Per tenere il filo delle numerose questioni che questi temi pongono si farà riferimento ad alcuni momenti in cui di recente si è discusso di narrazione storica e media. Il primo, di particolare rilevanza, è la giornata di studi svoltasi il 21 maggio presso la Fondazione di scienze religiose “Giovanni XXIII” di Bologna (da ora in avanti Convegno Fscire), a cui si fa ampio riferimento in queste pagine. In quell’occasione si sono confrontati storici, studiosi dei media e registi, tra i quali il vincitore del David di Donatello 2010, Giorgio Diritti, al quale il convegno era dedicato, e si è avuta la partecipazione telefonica di Mario Monicelli, che ha raccontato il suo rapporto con la storia nella propria produzione cinematografica. Ai temi del convegno si affiancano, marginalmente, altri due momenti in cui è emerso un confronto tra pubblico e produttori audiovisivi; registi, per la precisione. Si tratta di un dibattito col pubblico alla proiezione del documentario La febbre del fare, sulla storia del Comune di Bologna nel secondo dopoguerra, svoltasi nel mese di aprile 2010 presso il Cinema Lumiere di Bologna, che ha visto la presenza dei due registi, Michele Mellara e Alessandro Rossi; l’altro è il dibattito con gli studenti delle scuole, svoltosi a Viterbo il 28 maggio 2010 presso il Cinema Metropolitan con Giuseppe Tornatore. A questi si aggiunge, ancora, l’articolo a firma dello storico Alessandro Barbero (2010, 39), comparso sulle pagine di Repubblica il 30 maggio. Il tutto integrato da una breve ricerca su quanto pubblicato in rete di recente. Incontri e letture del tutto occasionali, dunque, e insufficienti a dare un quadro omogeneo ed esaustivo delle riflessioni in corso; bastante tuttavia per introdurre alcuni elementi di discussione che sembrano essere comuni a tutte le voci coinvolte.

····················

=== Consegna ===
Secondo il brano su narrazione storica e media, in quale città e in quale sala si è svolto il dibattito con gli studenti delle scuole a cui ha partecipato Giuseppe Tornatore? Le righe riportate qui non hanno alcun ruolo in questo lavoro sul brano.

=== Estratto di dati ===
····················

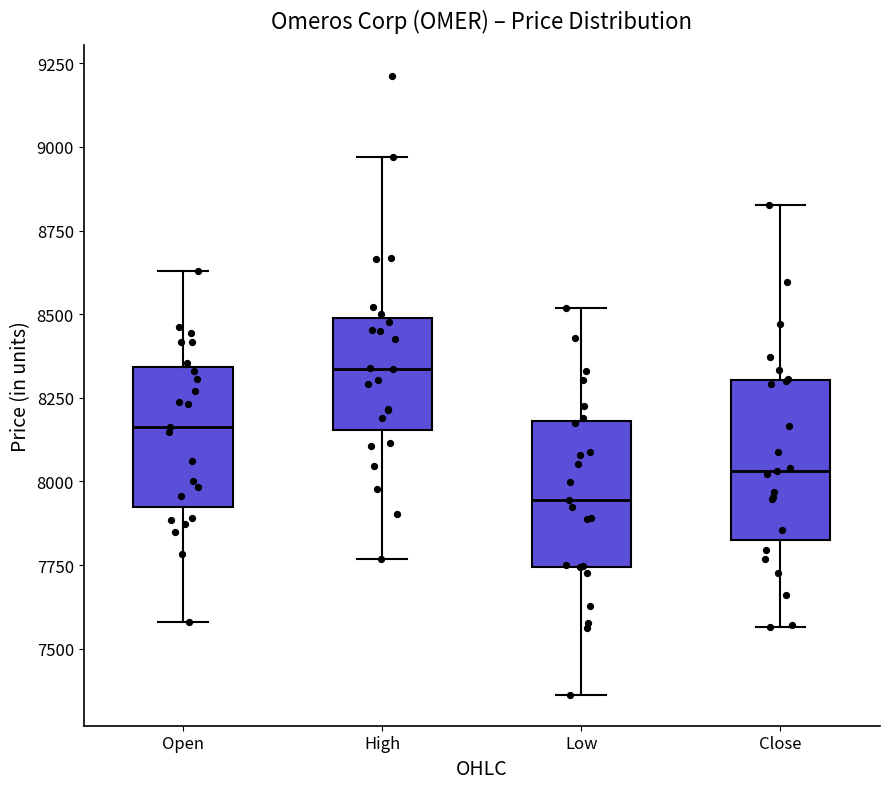

Which box has the highest median line?

High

····················

=== Soluzione ===
A Viterbo, presso il Cinema Metropolitan.